Но — уже нельзя было отговорить! От главного шествия побежали вооружённые назад, снимая винтовки. Впереди их бежал молодой лет тридцати, с тёмными усами, с красной повязкой на рукаве, но даже не рабочий, не в кепке, а в мягкой чёрной шляпе с полями и довольно интеллигентным лицом, он запомнился свидетелям. И когда увидел, что солдатская ручная цепь мешает им бежать назад, — поднял руку с револьвером и дал выстрел как сигнал.
И бегущие рабочие защёлкали затворами, дали нестройный ружейный залп — по солдатам!

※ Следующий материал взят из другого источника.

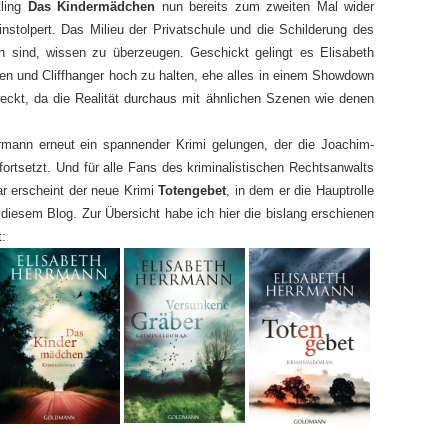
tling
Das Kindermädchen
nun bereits zum zweiten Mal wider
einstolpert. Das Milieu der Privatschule und die Schilderung des
en sind, wissen zu überzeugen. Geschickt gelingt es Elisabeth
n und Cliffhanger hoch zu halten, ehe alles in einem Showdown
ckt, da die Realität durchaus mit ähnlichen Szenen wie denen
rrmann erneut ein spannender Krimi gelungen, der die Joachim-
rtsetzt. Und für alle Fans des kriminalistischen Rechtsanwalts
ar erscheint der neue Krimi
Totengebet
, in dem er die Hauptrolle
 diesem Blog. Zur Übersicht habe ich hier die bislang erschienen
: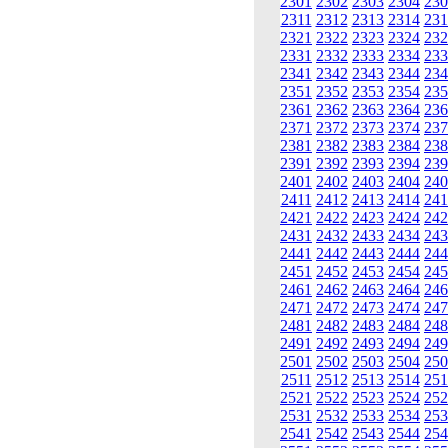
2301
2302
2303
2304
230
2311
2312
2313
2314
231
2321
2322
2323
2324
232
2331
2332
2333
2334
233
2341
2342
2343
2344
234
2351
2352
2353
2354
235
2361
2362
2363
2364
236
2371
2372
2373
2374
237
2381
2382
2383
2384
238
2391
2392
2393
2394
239
2401
2402
2403
2404
240
2411
2412
2413
2414
241
2421
2422
2423
2424
242
2431
2432
2433
2434
243
2441
2442
2443
2444
244
2451
2452
2453
2454
245
2461
2462
2463
2464
246
2471
2472
2473
2474
247
2481
2482
2483
2484
248
2491
2492
2493
2494
249
2501
2502
2503
2504
250
2511
2512
2513
2514
251
2521
2522
2523
2524
252
2531
2532
2533
2534
253
2541
2542
2543
2544
254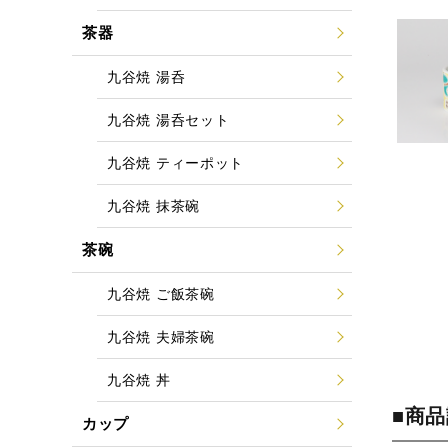
茶器
九谷焼 湯呑
九谷焼 湯呑セット
九谷焼 ティーポット
九谷焼 抹茶碗
茶碗
九谷焼 ご飯茶碗
九谷焼 夫婦茶碗
九谷焼 丼
■商
カップ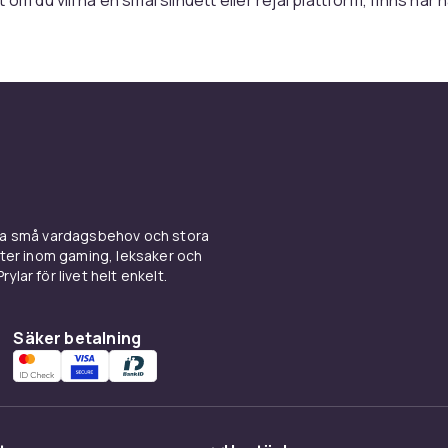
ch statement. Svarta, vinröda eller vita – men alltid med sam
nne, honom och personlig stil
r inte skor för ett kön – de gör skor för uttryck. För dig som v
ns både robust och personligt. Kängor du kan ha till klännin
jacka. Det är unisex i bästa bemärkelse: skor som gör jobbe
något.
av en hållbar stilidentitet
ina små vardagsbehov och stora
kter inom gaming, leksaker och
ylar för livet helt enkelt.
 ett par Dr. Martens är inte bara ett stilval – det är ett state
et om, till nästan vad som helst. Och ju mer du använder dem,
som dina. Det handlar inte om trender, det handlar om perso
Säker betalning
.
 för att användas, inte ersätt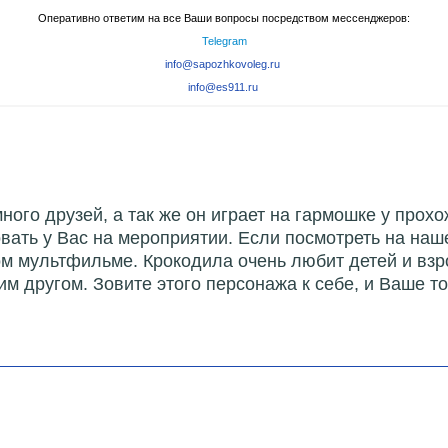
Оперативно ответим на все Ваши вопросы посредством мессенджеров:
Telegram
info@sapozhkovoleg.ru
info@es911.ru
много друзей, а так же он играет на гармошке у про
вать у Вас на мероприятии. Если посмотреть на наш
ом мультфильме. Крокодила очень любит детей и взр
воим другом. Зовите этого персонажа к себе, и Ваше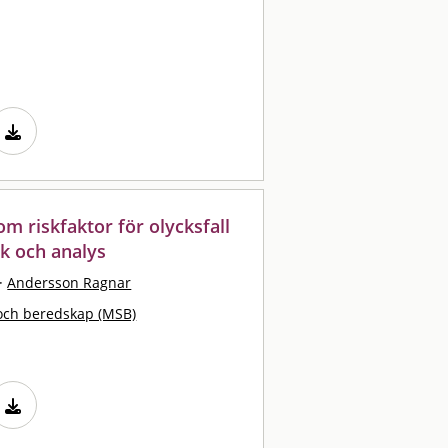
m riskfaktor för olycksfall
ik och analys
·
Andersson Ragnar
och beredskap (MSB)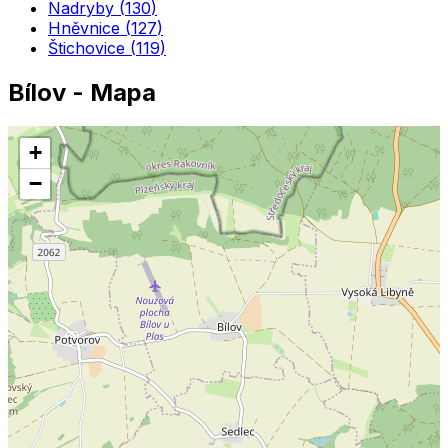
Nadryby
(
130
)
Hněvnice
(
127
)
Štichovice
(
119
)
Bílov
- Mapa
+
−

И вообще — вдоль Садовой, в сторону Невского, в кого попало!
И из уговаривающей цепи один солдат в автомобильной форме, Гаркуля, упал мёртвым, и кто-то рядом ранен, — и около них тотчас появилась медицинская сестра, да та самая Женя Шеляховская, что и днём попала в свалку и стрельбу на этом самом перекрестке.
И от стрельбы — никто уже не дрался за плакат, а все бросили его, — началась паника во всей массе людей — и невской публики, и рабочих, всё перемешалось, — одни кинулись в кофейную и в синема „Мажестик”, другие падали на тротуары и мостовые, третьи бессмысленно поднимали руки вверх, кто убегал подальше к Гостиному Двору, кто хлынул к завороту Публичной библиотеки, и с ними вместе вооружённые рабочие, и оттуда тоже стреляли наугад, сами не зная, в кого и зачем, от одной непривычки к оружию.
Это были уже не залпы, не исполнение команд, — беспорядочная неутихающая стрельба, выстрелов сорок. Как раз сюда, в эту пятиминутную панику, под обстрел, попал и глава городской милиции общественный градоначальник Юревич, и метался со своим адъютантом. Сюда же едва не попали, проезжая в автомобиле, — члены Исполнительного Комитета Дан, Стеклов и Войтинский.
Трамвайный вагон удирал от стрельбы через Невский, к Пажескому корпусу.
Так стреляли, пока рабочие поняли, что стреляют они одни, больше никто. После того стали уходить.
Поле сражения осталось за рабочими, но они сами спешили убираться — и так беспорядочно, что уже не только по Садовой, а и по Невскому к Знаменской, кто куда попал.
Думали — будут хватать виновных? Некому.
Женя Шеляховская задержала пустой проходящий автомобиль французского министра Тома — и повезла одного раненого солдата в Николаевское училище, где он служил.
Минут через двадцать подъехали и ещё автомобили Красного Креста, подбирали раненых. Их было шестеро, из них четверо солдат, одному пуля в голову. Убитых солдат было трое — ещё измайловец, и ещё приехавший с фронта делегат. И один убитый рабочий, но выстрелом сзади — своими. Трупы убитых занесли в „Мажестик”.